__Work to be completed__
Below are the records; copy out every line that holds the word "hardest".

Items from a dataset:
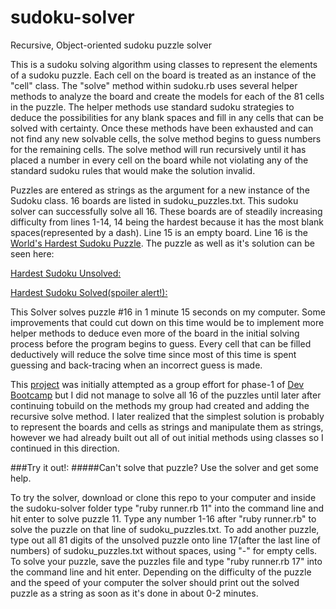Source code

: # sudoku-solver
Recursive, Object-oriented sudoku puzzle solver

This is a sudoku solving algorithm using classes to represent the elements of a sudoku puzzle. Each cell on the board is treated as an instance of the "cell" class. The "solve" method within sudoku.rb uses several helper methods to analyze the board and create the models for each of the 81 cells in the puzzle. The helper methods use standard sudoku strategies to deduce the possibilities for any blank spaces and fill in any cells that can be solved with certainty. Once these methods have been exhausted and can not find any new solvable cells, the solve method begins to guess numbers for the remaining cells. The solve method will run recursively until it has placed a number in every cell on the board while not violating any of the standard sudoku rules that would make the solution invalid.

Puzzles are entered as strings as the argument for a new instance of the Sudoku class. 16 boards are listed in sudoku_puzzles.txt. This sudoku solver can successfully solve all 16. These boards are of steadily increasing difficulty from lines 1-14, 14 being the hardest because it has the most blank spaces(represented by a dash). Line 15 is an empty board. Line 16 is the [World's Hardest Sudoku Puzzle](http://www.telegraph.co.uk/news/science/science-news/9359579/Worlds-hardest-sudoku-can-you-crack-it.html). The puzzle as well as it's solution can be seen here:

[Hardest Sudoku Unsolved:](https://github.com/dandersen2/sudoku-solver/blob/master/worlds-hardest-sudoku.jpg)

[Hardest Sudoku Solved(spoiler alert!):](https://github.com/dandersen2/sudoku-solver/blob/master/worlds-hardest-sudoku-solution.jpg)

This Solver solves puzzle #16 in 1 minute 15 seconds on my computer. Some improvements that could cut down on this time would be to implement more helper methods to deduce even more of the board in the initial solving process before the program begins to guess. Every cell that can be filled deductively will reduce the solve time since most of this time is spent guessing and back-tracing when an incorrect guess is made.

This [project](https://github.com/nyc-chorus-frogs-2016/sudoku-challenge) was initially attempted as a group effort for phase-1 of [Dev Bootcamp](http://devbootcamp.com/) but I did not manage to solve all 16 of the puzzles until later after continuing tobuild on the methods my group had created and adding the recursive solve method. I later realized that the simplest solution is probably to represent the boards and cells as strings and manipulate them as strings, however we had already built out all of out initial methods using classes so I continued in this direction.

###Try it out!:
#####Can't solve that puzzle? Use the solver and get some help.

To try the solver, download or clone this repo to your computer and inside the sudoku-solver folder type "ruby runner.rb 11" into the command line and hit enter to solve puzzle 11. Type any number 1-16 after "ruby runner.rb" to solve the puzzle on that line of sudoku_puzzles.txt. To add another puzzle, type out all 81 digits of the unsolved puzzle onto line 17(after the last line of numbers) of sudoku_puzzles.txt without spaces, using "-" for empty cells. To solve your puzzle, save the puzzles file and type "ruby runner.rb 17" into the command line and hit enter. Depending on the difficulty of the puzzle and the speed of your computer the solver should print out the solved puzzle as a string as soon as it's done in about 0-2 minutes.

__Answer for this exercise__
Puzzles are entered as strings as the argument for a new instance of the Sudoku class. 16 boards are listed in sudoku_puzzles.txt. This sudoku solver can successfully solve all 16. These boards are of steadily increasing difficulty from lines 1-14, 14 being the hardest because it has the most blank spaces(represented by a dash). Line 15 is an empty board. Line 16 is the [World's Hardest Sudoku Puzzle](http://www.telegraph.co.uk/news/science/science-news/9359579/Worlds-hardest-sudoku-can-you-crack-it.html). The puzzle as well as it's solution can be seen here:
[Hardest Sudoku Unsolved:](https://github.com/dandersen2/sudoku-solver/blob/master/worlds-hardest-sudoku.jpg)
[Hardest Sudoku Solved(spoiler alert!):](https://github.com/dandersen2/sudoku-solver/blob/master/worlds-hardest-sudoku-solution.jpg)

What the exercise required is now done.